1/15/20

The Grest Depression in 50 Images at Smith College

  




Dust Bowl of Dog Soup: Picturing the Great Depression
Smith College Museum of Art, Northampton, MA
Through May 24, 2020

I’m sure you remember this century’s recession (2008-10). Some places have yet to recover. Perhaps some of you are old enough to recall that the one during the 1970s (1973-1981) was much worse. Nothing in your memory can compare to the Great Depression (1929-41), the greatest economic disaster in American history. Nearly one in three workers was unemployed and if we toss in those forced into casual labor, those on strike, the underemployed, and those who became hoboes, by 1932 about 50% of all American families suffered some form of economic dislocation. If you can imagine it, conditions were even worse in the countryside. A severe drought rocked every state in the Union except Vermont and Maine. In many places, high winds blew away the topsoil down to the bedrock, a cataclysm known as the Dust Bowl.
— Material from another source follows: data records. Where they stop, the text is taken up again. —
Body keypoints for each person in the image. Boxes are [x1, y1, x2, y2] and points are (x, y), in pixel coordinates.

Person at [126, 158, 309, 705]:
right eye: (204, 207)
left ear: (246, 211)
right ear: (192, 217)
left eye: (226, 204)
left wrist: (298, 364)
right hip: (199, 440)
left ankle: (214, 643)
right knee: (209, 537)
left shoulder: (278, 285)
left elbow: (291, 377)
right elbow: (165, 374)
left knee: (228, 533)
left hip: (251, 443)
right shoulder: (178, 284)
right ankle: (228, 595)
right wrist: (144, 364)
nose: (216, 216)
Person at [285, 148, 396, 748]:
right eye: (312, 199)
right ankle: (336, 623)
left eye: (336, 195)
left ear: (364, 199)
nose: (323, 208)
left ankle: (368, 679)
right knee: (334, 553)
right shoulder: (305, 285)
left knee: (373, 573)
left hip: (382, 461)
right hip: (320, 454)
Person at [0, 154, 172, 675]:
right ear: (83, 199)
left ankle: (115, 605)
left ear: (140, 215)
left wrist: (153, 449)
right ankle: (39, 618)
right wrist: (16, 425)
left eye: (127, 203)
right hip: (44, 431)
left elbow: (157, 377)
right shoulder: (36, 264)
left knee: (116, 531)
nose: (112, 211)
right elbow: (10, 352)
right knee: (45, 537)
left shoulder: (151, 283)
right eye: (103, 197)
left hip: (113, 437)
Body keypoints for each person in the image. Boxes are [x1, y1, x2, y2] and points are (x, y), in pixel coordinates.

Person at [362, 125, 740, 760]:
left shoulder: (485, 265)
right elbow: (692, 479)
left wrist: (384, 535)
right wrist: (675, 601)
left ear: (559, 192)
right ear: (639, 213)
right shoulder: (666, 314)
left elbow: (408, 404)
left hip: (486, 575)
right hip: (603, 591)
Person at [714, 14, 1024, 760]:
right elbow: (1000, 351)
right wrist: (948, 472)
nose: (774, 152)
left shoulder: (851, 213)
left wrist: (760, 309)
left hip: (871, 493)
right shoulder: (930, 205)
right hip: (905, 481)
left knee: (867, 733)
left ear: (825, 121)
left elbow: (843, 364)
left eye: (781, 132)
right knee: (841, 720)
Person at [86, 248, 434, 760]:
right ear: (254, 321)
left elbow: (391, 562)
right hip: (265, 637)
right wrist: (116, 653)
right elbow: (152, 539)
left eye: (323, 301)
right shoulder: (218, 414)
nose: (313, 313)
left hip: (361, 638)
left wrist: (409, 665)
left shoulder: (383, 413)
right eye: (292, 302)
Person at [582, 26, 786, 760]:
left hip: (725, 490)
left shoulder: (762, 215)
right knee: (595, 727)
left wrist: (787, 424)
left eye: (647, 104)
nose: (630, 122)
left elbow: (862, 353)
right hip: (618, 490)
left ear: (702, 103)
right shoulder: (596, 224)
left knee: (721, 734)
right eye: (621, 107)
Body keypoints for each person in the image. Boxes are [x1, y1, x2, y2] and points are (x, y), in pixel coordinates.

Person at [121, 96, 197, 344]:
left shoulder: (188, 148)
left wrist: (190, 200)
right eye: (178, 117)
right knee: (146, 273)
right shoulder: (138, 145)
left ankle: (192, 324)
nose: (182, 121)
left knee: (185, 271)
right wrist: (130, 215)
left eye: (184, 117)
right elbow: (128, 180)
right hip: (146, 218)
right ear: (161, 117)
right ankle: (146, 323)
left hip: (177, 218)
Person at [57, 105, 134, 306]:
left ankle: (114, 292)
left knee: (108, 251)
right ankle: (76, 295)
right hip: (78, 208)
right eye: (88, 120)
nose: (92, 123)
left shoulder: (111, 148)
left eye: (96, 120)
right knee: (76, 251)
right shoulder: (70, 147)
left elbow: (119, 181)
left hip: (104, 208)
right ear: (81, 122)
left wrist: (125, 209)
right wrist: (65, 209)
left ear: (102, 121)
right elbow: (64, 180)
A show at the Smith College Museum of Art (SCMA) features 50 remarkable images that document hard times during the 1930s. “Documents” is the correct word; despite the tragedy in front of the lenses and sketch pads, the 1930s was a golden age for documentarians. Courtesy of President Franklin Roosevelt’s New Deal programs, the government actually hired unemployed artists and writers to make sure future generations would understand the human cost of the economic crisis. The only other silver lining in all of this is that women made their mark in ways they might not have otherwise. Dorothea Lange took what is arguably the most famous photograph in American history: “Migrant Mother,” an image reproduced so often there is no need to describe it. Is it even possible to discuss the Depression without seeing it? The SCMA has a print, but it’s not the center of Dust Bowl of Dog Soup.
The bulk of the photos at the SCMA are from Arthur Rothstein (1915-85). He was/is highly regarded, but generally takes a backseat to more famous colleagues such as Lange, Margaret Bourke-White, Walker Evans, Gordon Parks, and Russell Lee. There is no point to comparisons, but few photojournalists were as active as Rothstein. Nor did many surpass his sensitivity to his subjects.

Rothstein was an unlikely recorder of rural woes. Who could have imagined that the son of Jewish immigrants who grew up and lived in New York City would be comfortable tramping through the American backwaters? Or that one who had never turned a spade of dirt would relate to farmers and migrants, or feel their despair over silted over fields, toiling in mines, and being forced onto the road in jalopies held together with bailing wire?

By featuring Rothstein photos from its collections, the SCMA show encourages us to look deeply into his images. In a way, Depression Era photo shows are often akin to the permanent collections at big museums. By this I mean that visitors tend to give short shrift to artists with big talent but little fame. Can you name another work at the Louvre that’s in the same room as the Mona Lisa? Rothstein was a great photographer and seeing his work out of the shadow of his more celebrated peers drives this home. Check out his images from Gee’s Bend, that African-American enclave of Alabama that would later win renown for its quilters.

Rothstein isn’t the only artist in the show, nor is photography the only medium presented. Henry Sternberg gives us a slice of urban life in his 1930 etching “Subway Car.” Peggy Bacon used pastels in “Hectic Life” to capture the pulse of the street, and Riva Helfond used lithography in her “Custom Made” to depict a seamstress toiling at home. You can be assured it was for a pittance. Irwin Hoffman turned to etching for strong images of work in “The Stoker” (1935) and of those relying on charity in “Soup Kitchen” (1934).  

 
The SCMA exhibition also shows another side of the Depression. With just a few carefully curated examples from magazines and popular publications, we see that not even indescribable poverty slowed the pace of commercial advertising. Think it’s difficult to flog soap, lurid fiction, or over-the-counter remedies during the Depression? Think again.

Hats off to the SCMA for a small show that screams social significance in ways that splashy blockbusters seldom do. Hie thee hence to this thoughtful exhibit.

Rob Weir

3 comments:

Unknown said...

Thanks so much for your extensive review. It is always harder to draw attention to the smaller exhibits in our museum and I am always happy when people find them and appreciate them.